▸ **TASK STATEMENT**:
Pictures stay out; everything else in the entries below is to be duplicated exactly.
==== DATASET ENTRIES
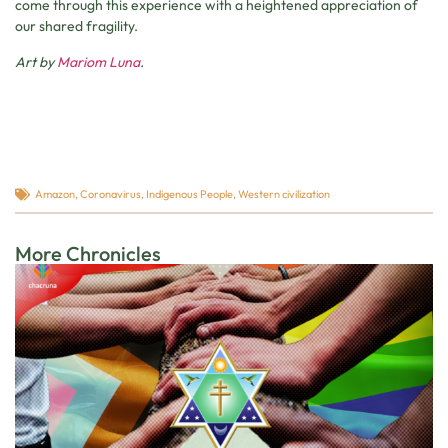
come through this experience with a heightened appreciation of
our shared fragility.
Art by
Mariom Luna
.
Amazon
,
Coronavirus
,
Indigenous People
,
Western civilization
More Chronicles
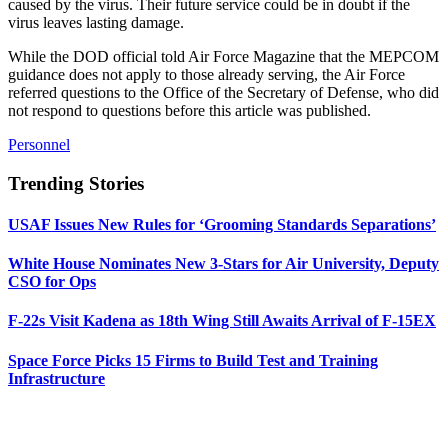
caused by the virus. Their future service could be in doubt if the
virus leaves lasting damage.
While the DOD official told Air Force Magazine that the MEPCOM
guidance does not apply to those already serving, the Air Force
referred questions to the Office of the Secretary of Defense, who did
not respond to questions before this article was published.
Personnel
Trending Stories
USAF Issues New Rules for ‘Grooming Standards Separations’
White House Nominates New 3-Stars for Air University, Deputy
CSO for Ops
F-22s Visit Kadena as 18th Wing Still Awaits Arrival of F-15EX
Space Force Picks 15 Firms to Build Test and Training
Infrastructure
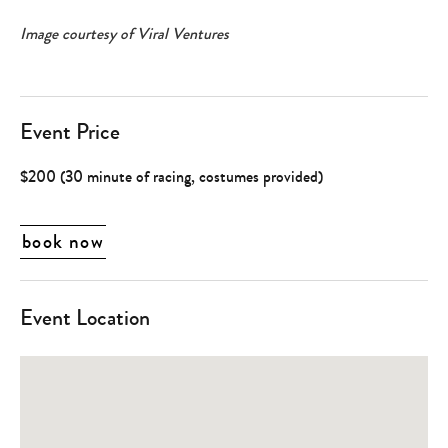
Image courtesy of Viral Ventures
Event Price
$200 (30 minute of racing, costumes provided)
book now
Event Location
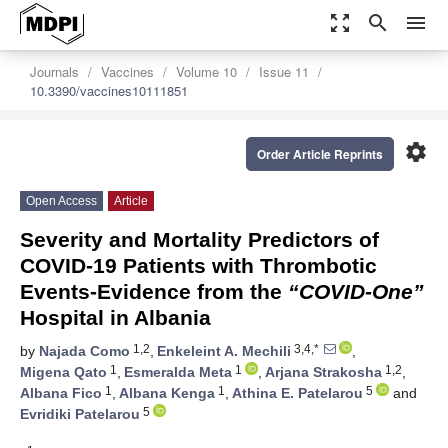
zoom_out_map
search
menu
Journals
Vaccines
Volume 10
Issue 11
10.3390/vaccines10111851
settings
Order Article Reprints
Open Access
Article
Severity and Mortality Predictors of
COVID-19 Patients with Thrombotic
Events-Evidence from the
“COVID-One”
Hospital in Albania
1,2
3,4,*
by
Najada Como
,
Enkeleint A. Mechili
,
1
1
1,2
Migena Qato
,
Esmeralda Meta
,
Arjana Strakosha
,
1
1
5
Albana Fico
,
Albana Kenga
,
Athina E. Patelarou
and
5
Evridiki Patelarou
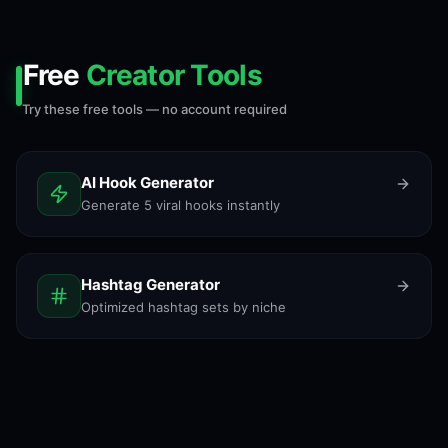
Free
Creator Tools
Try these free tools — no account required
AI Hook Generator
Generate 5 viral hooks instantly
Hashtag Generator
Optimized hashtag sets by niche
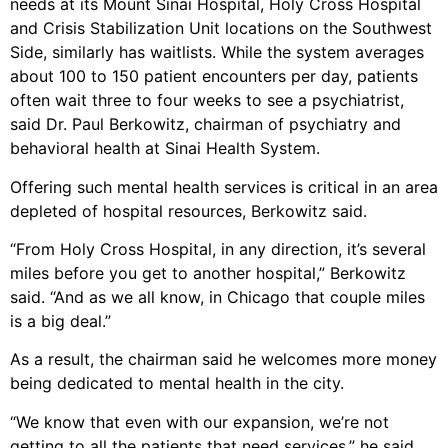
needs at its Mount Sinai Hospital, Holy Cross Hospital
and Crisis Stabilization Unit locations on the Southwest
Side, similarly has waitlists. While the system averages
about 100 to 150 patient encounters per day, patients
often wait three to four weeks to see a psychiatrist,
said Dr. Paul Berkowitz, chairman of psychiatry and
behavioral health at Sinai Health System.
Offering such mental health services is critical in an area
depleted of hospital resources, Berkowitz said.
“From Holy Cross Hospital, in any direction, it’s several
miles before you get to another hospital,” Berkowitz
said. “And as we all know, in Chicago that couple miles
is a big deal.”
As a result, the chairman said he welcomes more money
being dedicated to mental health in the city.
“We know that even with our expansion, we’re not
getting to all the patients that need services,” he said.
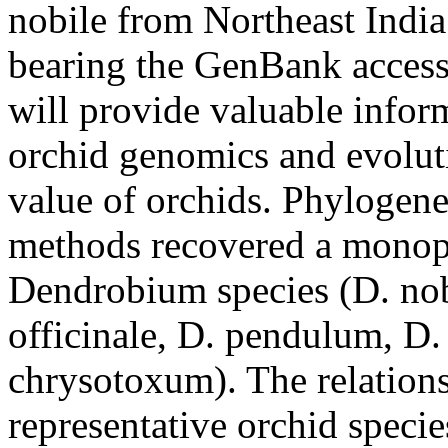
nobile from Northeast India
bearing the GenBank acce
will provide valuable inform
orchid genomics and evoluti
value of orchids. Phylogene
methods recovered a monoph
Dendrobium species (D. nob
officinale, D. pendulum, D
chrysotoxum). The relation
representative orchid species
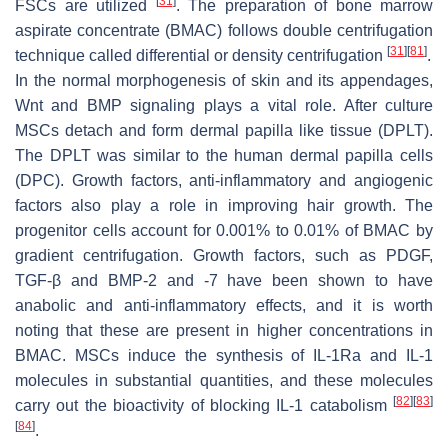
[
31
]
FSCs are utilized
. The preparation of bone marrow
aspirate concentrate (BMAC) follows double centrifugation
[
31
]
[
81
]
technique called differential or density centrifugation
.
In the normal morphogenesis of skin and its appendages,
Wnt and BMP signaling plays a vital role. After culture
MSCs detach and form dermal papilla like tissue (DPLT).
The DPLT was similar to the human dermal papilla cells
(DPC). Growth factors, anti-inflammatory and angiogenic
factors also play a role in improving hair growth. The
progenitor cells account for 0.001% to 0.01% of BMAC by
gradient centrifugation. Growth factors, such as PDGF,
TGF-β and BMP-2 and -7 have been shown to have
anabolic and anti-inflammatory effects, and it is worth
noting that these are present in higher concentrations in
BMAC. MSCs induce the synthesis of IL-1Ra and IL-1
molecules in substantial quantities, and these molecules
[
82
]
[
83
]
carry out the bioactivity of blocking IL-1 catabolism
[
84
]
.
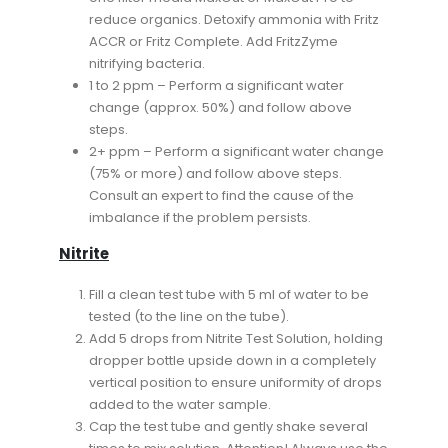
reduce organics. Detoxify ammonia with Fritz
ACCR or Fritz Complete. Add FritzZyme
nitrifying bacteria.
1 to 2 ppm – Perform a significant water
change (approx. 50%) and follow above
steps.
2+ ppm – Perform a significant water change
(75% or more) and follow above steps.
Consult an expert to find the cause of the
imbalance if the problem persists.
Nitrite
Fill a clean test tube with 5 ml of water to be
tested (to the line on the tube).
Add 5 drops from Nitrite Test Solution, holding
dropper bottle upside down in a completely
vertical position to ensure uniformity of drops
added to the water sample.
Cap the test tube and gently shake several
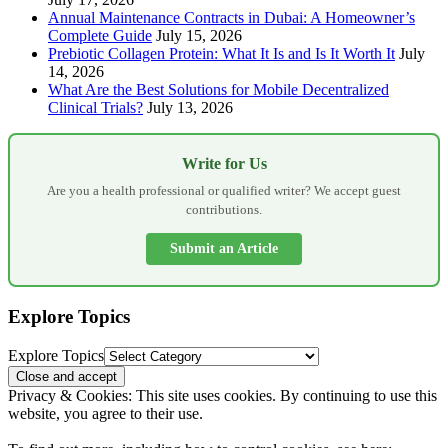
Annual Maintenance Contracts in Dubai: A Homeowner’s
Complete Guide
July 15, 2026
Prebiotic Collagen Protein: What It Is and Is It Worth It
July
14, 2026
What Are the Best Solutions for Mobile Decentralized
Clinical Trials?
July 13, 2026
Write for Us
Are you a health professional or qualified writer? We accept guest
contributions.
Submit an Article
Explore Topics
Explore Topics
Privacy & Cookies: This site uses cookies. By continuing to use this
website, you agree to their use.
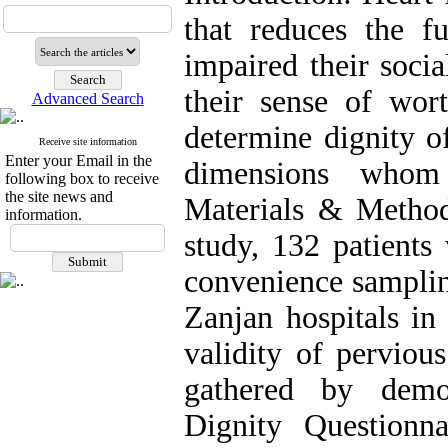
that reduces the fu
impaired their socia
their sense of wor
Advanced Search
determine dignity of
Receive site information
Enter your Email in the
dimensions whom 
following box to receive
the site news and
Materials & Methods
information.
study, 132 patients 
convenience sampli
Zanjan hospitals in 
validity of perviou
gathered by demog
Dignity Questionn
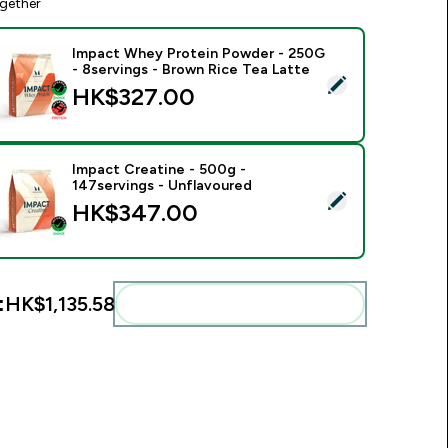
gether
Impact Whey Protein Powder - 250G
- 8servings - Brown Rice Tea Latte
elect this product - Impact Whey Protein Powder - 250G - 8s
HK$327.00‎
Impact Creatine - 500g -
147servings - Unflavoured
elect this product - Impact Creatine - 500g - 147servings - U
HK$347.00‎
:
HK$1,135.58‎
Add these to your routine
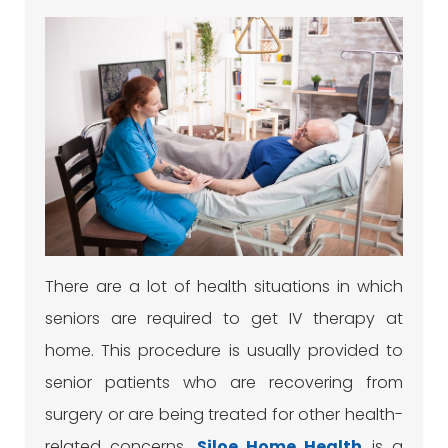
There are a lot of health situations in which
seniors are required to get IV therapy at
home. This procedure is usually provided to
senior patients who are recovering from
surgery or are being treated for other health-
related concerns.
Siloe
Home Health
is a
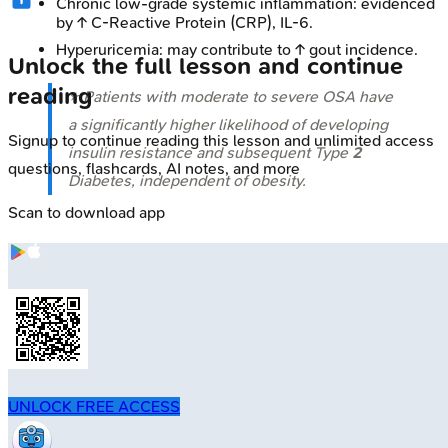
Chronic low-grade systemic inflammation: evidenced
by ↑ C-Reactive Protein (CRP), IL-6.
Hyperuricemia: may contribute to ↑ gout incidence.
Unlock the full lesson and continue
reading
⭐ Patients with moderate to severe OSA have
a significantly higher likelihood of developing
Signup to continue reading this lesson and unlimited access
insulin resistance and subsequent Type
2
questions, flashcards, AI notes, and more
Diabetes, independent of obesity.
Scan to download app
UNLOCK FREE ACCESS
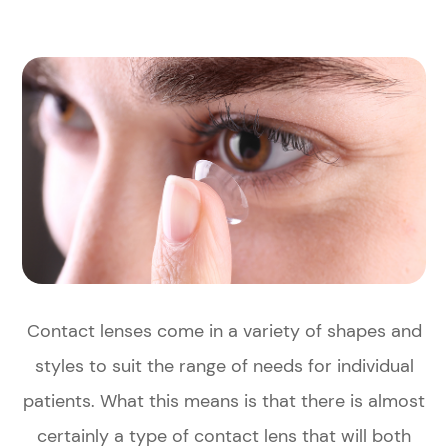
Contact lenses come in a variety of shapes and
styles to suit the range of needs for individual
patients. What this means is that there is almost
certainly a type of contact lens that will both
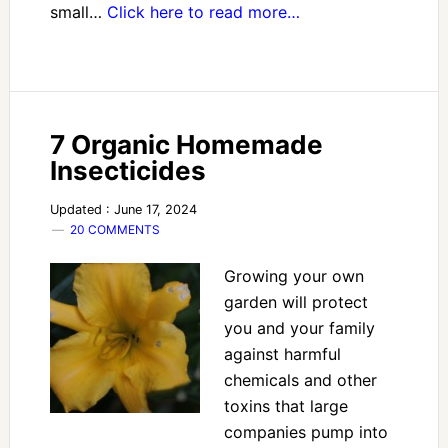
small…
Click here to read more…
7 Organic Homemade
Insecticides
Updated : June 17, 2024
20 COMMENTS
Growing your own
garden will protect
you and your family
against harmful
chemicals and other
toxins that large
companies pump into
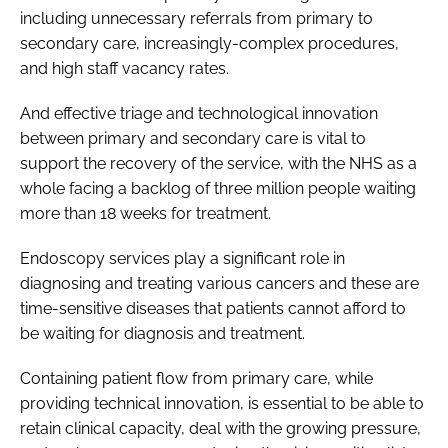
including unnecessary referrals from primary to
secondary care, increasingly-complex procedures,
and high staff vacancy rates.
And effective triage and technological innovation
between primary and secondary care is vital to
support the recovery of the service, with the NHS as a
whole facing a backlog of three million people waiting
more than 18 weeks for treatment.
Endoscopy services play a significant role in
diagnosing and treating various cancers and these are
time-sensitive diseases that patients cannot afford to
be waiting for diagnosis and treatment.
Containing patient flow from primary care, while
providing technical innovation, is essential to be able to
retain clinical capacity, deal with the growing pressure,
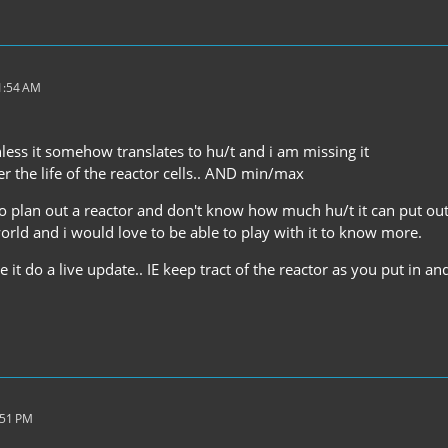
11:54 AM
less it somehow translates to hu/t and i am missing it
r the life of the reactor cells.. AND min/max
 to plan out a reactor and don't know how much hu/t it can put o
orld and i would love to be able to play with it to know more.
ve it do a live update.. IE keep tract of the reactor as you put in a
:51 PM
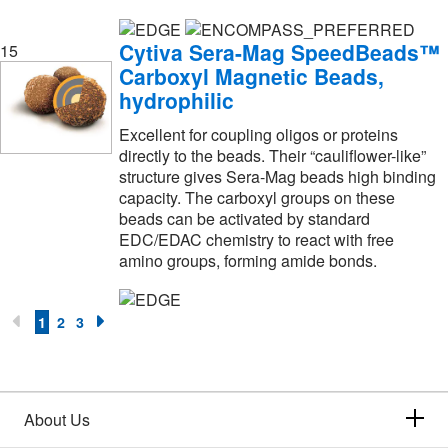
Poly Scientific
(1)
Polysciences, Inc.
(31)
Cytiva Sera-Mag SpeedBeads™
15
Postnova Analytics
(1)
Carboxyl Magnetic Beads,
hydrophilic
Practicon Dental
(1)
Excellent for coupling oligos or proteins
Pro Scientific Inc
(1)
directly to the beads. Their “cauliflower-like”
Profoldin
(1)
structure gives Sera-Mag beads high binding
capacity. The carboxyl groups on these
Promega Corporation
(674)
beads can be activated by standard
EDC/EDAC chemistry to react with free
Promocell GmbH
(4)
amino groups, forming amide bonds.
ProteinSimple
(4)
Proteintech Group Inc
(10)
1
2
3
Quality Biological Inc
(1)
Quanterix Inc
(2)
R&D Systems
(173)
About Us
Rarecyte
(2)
========
▸ **OUTPUT BELOW**:
come through this experience with a heightened appreciation of
our shared fragility.
Art by
Mariom Luna
.
Amazon
,
Coronavirus
,
Indigenous People
,
Western civilization
More Chronicles
caused by the virus. Their future service could be in doubt if the
virus leaves lasting damage.
While the DOD official told Air Force Magazine that the MEPCOM
guidance does not apply to those already serving, the Air Force
referred questions to the Office of the Secretary of Defense, who did
not respond to questions before this article was published.
Personnel
Trending Stories
USAF Issues New Rules for ‘Grooming Standards Separations’
White House Nominates New 3-Stars for Air University, Deputy
CSO for Ops
F-22s Visit Kadena as 18th Wing Still Awaits Arrival of F-15EX
Space Force Picks 15 Firms to Build Test and Training
Infrastructure
Image courtesy of Viral Ventures
Event Price
$200 (30 minute of racing, costumes provided)
book now
Event Location
zoom_out_map
search
menu
Journals
Vaccines
Volume 10
Issue 11
10.3390/vaccines10111851
settings
Order Article Reprints
Open Access
Article
Severity and Mortality Predictors of
COVID-19 Patients with Thrombotic
Events-Evidence from the
“COVID-One”
Hospital in Albania
1,2
3,4,*
by
Najada Como
,
Enkeleint A. Mechili
,
1
1
1,2
Migena Qato
,
Esmeralda Meta
,
Arjana Strakosha
,
1
1
5
Albana Fico
,
Albana Kenga
,
Athina E. Patelarou
and
5
Evridiki Patelarou
Free
Creator Tools
Try these free tools — no account required
AI Hook Generator
Generate 5 viral hooks instantly
Hashtag Generator
Optimized hashtag sets by niche
needs at its Mount Sinai Hospital, Holy Cross Hospital
and Crisis Stabilization Unit locations on the Southwest
Side, similarly has waitlists. While the system averages
about 100 to 150 patient encounters per day, patients
often wait three to four weeks to see a psychiatrist,
said Dr. Paul Berkowitz, chairman of psychiatry and
behavioral health at Sinai Health System.
Offering such mental health services is critical in an area
depleted of hospital resources, Berkowitz said.
“From Holy Cross Hospital, in any direction, it’s several
miles before you get to another hospital,” Berkowitz
said. “And as we all know, in Chicago that couple miles
is a big deal.”
As a result, the chairman said he welcomes more money
being dedicated to mental health in the city.
“We know that even with our expansion, we’re not
getting to all the patients that need services,” he said.
nobile from Northeast India
bearing the GenBank acce
will provide valuable inform
orchid genomics and evoluti
value of orchids. Phylogene
methods recovered a monoph
Dendrobium species (D. nob
officinale, D. pendulum, D
chrysotoxum). The relation
representative orchid species
[
31
]
FSCs are utilized
. The preparation of bone marrow
aspirate concentrate (BMAC) follows double centrifugation
[
31
]
[
81
]
technique called differential or density centrifugation
.
In the normal morphogenesis of skin and its appendages,
Wnt and BMP signaling plays a vital role. After culture
MSCs detach and form dermal papilla like tissue (DPLT).
The DPLT was similar to the human dermal papilla cells
(DPC). Growth factors, anti-inflammatory and angiogenic
factors also play a role in improving hair growth. The
progenitor cells account for 0.001% to 0.01% of BMAC by
gradient centrifugation. Growth factors, such as PDGF,
TGF-β and BMP-2 and -7 have been shown to have
anabolic and anti-inflammatory effects, and it is worth
noting that these are present in higher concentrations in
BMAC. MSCs induce the synthesis of IL-1Ra and IL-1
molecules in substantial quantities, and these molecules
[
82
]
[
83
]
carry out the bioactivity of blocking IL-1 catabolism
[
84
]
.
reduce organics. Detoxify ammonia with Fritz
ACCR or Fritz Complete. Add FritzZyme
nitrifying bacteria.
1 to 2 ppm – Perform a significant water
change (approx. 50%) and follow above
steps.
2+ ppm – Perform a significant water change
(75% or more) and follow above steps.
Consult an expert to find the cause of the
imbalance if the problem persists.
Nitrite
Fill a clean test tube with 5 ml of water to be
tested (to the line on the tube).
Add 5 drops from Nitrite Test Solution, holding
dropper bottle upside down in a completely
vertical position to ensure uniformity of drops
added to the water sample.
Cap the test tube and gently shake several
Annual Maintenance Contracts in Dubai: A Homeowner’s
Complete Guide
July 15, 2026
Prebiotic Collagen Protein: What It Is and Is It Worth It
July
14, 2026
What Are the Best Solutions for Mobile Decentralized
Clinical Trials?
July 13, 2026
Write for Us
Are you a health professional or qualified writer? We accept guest
contributions.
Submit an Article
Explore Topics
Explore Topics
Privacy & Cookies: This site uses cookies. By continuing to use this
website, you agree to their use.
that reduces the fu
impaired their socia
their sense of wor
Advanced Search
determine dignity of
Receive site information
Enter your Email in the
dimensions whom 
following box to receive
the site news and
Materials & Methods
information.
study, 132 patients 
convenience sampli
Zanjan hospitals in 
validity of perviou
gathered by demog
Dignity Questionn
gether
Impact Whey Protein Powder - 250G
- 8servings - Brown Rice Tea Latte
elect this product - Impact Whey Protein Powder - 250G - 8s
HK$327.00‎
Impact Creatine - 500g -
147servings - Unflavoured
elect this product - Impact Creatine - 500g - 147servings - U
HK$347.00‎
:
HK$1,135.58‎
Add these to your routine
There are a lot of health situations in which
seniors are required to get IV therapy at
home. This procedure is usually provided to
senior patients who are recovering from
surgery or are being treated for other health-
related concerns.
Siloe
Home Health
is a
Chronic low-grade systemic inflammation: evidenced
by ↑ C-Reactive Protein (CRP), IL-6.
Hyperuricemia: may contribute to ↑ gout incidence.
Unlock the full lesson and continue
reading
⭐ Patients with moderate to severe OSA have
a significantly higher likelihood of developing
Signup to continue reading this lesson and unlimited access
insulin resistance and subsequent Type
2
questions, flashcards, AI notes, and more
Diabetes, independent of obesity.
Scan to download app
UNLOCK FREE ACCESS
Contact lenses come in a variety of shapes and
styles to suit the range of needs for individual
patients. What this means is that there is almost
certainly a type of contact lens that will both
small…
Click here to read more…
7 Organic Homemade
Insecticides
Updated : June 17, 2024
20 COMMENTS
Growing your own
garden will protect
you and your family
against harmful
chemicals and other
toxins that large
companies pump into
including unnecessary referrals from primary to
secondary care, increasingly-complex procedures,
and high staff vacancy rates.
And effective triage and technological innovation
between primary and secondary care is vital to
support the recovery of the service, with the NHS as a
whole facing a backlog of three million people waiting
more than 18 weeks for treatment.
Endoscopy services play a significant role in
diagnosing and treating various cancers and these are
time-sensitive diseases that patients cannot afford to
be waiting for diagnosis and treatment.
Containing patient flow from primary care, while
providing technical innovation, is essential to be able to
retain clinical capacity, deal with the growing pressure,
11:54 AM
less it somehow translates to hu/t and i am missing it
r the life of the reactor cells.. AND min/max
 to plan out a reactor and don't know how much hu/t it can put o
orld and i would love to be able to play with it to know more.
ve it do a live update.. IE keep tract of the reactor as you put in a
:51 PM
Poly Scientific
(1)
Polysciences, Inc.
(31)
Cytiva Sera-Mag SpeedBeads™
15
Postnova Analytics
(1)
Carboxyl Magnetic Beads,
hydrophilic
Practicon Dental
(1)
Excellent for coupling oligos or proteins
Pro Scientific Inc
(1)
directly to the beads. Their “cauliflower-like”
Profoldin
(1)
structure gives Sera-Mag beads high binding
capacity. The carboxyl groups on these
Promega Corporation
(674)
beads can be activated by standard
EDC/EDAC chemistry to react with free
Promocell GmbH
(4)
amino groups, forming amide bonds.
ProteinSimple
(4)
Proteintech Group Inc
(10)
1
2
3
Quality Biological Inc
(1)
Quanterix Inc
(2)
R&D Systems
(173)
About Us
Rarecyte
(2)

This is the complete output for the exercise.